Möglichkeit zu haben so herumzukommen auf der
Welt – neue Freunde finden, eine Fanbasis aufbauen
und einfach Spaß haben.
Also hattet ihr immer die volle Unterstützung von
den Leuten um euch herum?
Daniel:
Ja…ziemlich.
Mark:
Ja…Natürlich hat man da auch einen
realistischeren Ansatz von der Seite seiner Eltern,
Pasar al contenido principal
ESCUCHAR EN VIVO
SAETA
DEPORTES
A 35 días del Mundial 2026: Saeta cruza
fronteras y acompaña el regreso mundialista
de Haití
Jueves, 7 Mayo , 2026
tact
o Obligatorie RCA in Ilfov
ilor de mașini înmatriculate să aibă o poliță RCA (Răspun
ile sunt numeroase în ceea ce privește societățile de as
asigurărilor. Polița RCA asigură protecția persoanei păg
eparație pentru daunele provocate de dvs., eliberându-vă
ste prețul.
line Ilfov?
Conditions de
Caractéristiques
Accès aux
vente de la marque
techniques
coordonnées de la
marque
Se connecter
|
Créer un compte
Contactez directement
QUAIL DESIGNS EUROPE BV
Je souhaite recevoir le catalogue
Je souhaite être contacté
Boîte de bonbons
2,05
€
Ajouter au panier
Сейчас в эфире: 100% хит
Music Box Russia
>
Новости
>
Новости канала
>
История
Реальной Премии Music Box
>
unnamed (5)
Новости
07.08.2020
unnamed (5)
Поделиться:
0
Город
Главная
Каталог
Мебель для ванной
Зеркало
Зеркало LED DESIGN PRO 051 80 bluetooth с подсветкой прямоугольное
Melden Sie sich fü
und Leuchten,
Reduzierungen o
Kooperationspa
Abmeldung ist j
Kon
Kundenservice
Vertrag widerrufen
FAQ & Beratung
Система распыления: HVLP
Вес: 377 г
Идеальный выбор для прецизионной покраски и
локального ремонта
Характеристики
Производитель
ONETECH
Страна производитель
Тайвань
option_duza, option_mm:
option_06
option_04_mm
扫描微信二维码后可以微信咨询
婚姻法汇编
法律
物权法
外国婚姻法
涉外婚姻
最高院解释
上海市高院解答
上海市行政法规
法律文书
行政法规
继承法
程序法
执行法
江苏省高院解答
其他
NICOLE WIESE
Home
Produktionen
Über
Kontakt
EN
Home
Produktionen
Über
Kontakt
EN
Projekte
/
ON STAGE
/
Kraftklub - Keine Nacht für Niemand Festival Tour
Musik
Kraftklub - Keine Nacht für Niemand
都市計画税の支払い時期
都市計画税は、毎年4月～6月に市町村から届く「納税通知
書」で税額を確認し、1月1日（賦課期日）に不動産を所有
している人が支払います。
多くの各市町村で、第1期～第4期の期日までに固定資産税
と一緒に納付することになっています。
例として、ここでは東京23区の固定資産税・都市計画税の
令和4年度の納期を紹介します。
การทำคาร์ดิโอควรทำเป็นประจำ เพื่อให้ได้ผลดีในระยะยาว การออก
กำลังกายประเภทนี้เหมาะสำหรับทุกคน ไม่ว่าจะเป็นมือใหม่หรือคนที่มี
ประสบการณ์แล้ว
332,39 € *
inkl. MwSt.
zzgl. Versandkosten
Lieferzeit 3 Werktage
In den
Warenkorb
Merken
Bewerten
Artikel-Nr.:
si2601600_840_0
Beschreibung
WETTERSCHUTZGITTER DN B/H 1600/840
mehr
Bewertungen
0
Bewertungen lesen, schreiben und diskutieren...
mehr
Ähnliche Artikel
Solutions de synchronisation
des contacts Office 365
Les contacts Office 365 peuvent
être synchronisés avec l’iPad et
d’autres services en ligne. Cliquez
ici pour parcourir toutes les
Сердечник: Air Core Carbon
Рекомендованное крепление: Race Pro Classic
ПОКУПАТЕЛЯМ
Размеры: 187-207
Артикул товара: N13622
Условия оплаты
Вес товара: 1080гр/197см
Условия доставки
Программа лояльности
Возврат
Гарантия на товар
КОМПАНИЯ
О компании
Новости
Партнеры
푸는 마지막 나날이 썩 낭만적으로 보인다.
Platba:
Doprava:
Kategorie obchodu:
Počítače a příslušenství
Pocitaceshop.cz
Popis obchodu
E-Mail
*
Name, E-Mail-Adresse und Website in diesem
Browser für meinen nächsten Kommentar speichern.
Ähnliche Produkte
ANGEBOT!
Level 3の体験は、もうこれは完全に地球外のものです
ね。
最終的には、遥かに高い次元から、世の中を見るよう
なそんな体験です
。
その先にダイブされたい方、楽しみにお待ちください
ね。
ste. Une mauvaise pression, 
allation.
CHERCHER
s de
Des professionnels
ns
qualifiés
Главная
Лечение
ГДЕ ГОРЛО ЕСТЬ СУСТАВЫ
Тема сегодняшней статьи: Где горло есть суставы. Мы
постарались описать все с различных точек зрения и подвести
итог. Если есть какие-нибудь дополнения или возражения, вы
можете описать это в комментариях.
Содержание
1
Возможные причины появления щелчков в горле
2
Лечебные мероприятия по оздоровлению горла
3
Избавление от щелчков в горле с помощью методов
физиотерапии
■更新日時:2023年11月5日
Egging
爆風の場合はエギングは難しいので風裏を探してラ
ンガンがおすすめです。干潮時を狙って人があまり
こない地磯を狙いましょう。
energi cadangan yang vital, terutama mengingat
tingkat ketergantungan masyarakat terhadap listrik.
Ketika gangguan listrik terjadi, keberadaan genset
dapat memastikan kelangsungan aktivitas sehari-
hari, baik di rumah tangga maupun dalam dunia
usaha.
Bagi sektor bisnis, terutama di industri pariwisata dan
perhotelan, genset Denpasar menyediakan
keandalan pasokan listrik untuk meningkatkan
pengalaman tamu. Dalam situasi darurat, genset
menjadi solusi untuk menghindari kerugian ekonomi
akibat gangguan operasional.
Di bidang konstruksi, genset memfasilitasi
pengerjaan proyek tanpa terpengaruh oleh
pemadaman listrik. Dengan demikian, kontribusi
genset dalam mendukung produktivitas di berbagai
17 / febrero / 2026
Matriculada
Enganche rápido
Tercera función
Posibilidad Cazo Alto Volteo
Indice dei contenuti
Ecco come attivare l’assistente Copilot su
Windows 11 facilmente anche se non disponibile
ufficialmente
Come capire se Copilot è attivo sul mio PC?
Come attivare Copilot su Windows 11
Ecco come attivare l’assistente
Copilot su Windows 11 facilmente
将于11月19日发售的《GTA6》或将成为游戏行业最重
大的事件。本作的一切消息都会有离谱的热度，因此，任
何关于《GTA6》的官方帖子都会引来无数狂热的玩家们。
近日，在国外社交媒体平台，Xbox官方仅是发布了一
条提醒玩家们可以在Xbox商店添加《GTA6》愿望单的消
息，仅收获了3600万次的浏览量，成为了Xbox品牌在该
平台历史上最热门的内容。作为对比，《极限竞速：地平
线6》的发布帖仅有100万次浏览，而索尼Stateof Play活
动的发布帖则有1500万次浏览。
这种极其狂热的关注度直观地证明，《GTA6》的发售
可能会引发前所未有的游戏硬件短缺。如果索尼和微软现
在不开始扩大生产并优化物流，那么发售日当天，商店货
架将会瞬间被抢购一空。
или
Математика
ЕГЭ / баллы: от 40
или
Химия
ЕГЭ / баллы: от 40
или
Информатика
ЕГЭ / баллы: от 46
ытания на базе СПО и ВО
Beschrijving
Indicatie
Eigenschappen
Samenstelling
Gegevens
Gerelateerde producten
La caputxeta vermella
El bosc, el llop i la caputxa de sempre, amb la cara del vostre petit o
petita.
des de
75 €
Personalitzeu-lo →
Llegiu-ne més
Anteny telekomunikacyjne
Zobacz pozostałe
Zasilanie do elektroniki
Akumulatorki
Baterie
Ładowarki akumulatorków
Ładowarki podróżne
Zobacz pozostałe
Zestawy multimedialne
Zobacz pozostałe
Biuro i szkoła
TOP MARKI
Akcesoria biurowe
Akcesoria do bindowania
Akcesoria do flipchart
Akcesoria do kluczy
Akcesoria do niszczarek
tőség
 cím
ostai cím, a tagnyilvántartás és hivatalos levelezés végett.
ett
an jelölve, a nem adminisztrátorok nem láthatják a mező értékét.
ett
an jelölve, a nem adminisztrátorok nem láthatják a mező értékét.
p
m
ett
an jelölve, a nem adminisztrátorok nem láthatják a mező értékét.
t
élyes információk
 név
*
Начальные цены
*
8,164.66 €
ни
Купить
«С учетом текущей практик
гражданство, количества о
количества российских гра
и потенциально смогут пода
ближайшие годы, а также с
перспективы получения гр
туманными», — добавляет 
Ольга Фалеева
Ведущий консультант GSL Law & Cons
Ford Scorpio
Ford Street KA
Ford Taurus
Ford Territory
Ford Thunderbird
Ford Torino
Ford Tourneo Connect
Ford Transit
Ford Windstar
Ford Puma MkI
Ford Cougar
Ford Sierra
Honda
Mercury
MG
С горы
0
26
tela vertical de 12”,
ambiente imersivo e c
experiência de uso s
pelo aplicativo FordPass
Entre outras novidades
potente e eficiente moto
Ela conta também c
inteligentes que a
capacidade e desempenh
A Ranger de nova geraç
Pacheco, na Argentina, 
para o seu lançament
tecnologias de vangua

========================================

> _Directions for this task_: Rewrite the data as a numbered list, starting with its first line and going on through the line that contains "ile sunt numeroase", both included. Leave out any blank lines.

> _Expected answer_:
1. Möglichkeit zu haben so herumzukommen auf der
2. Welt – neue Freunde finden, eine Fanbasis aufbauen
3. und einfach Spaß haben.
4. Also hattet ihr immer die volle Unterstützung von
5. den Leuten um euch herum?
6. Daniel:
7. Ja…ziemlich.
8. Mark:
9. Ja…Natürlich hat man da auch einen
10. realistischeren Ansatz von der Seite seiner Eltern,
11. Pasar al contenido principal
12. ESCUCHAR EN VIVO
13. SAETA
14. DEPORTES
15. A 35 días del Mundial 2026: Saeta cruza
16. fronteras y acompaña el regreso mundialista
17. de Haití
18. Jueves, 7 Mayo , 2026
19. tact
20. o Obligatorie RCA in Ilfov
21. ilor de mașini înmatriculate să aibă o poliță RCA (Răspun
22. ile sunt numeroase în ceea ce privește societățile de as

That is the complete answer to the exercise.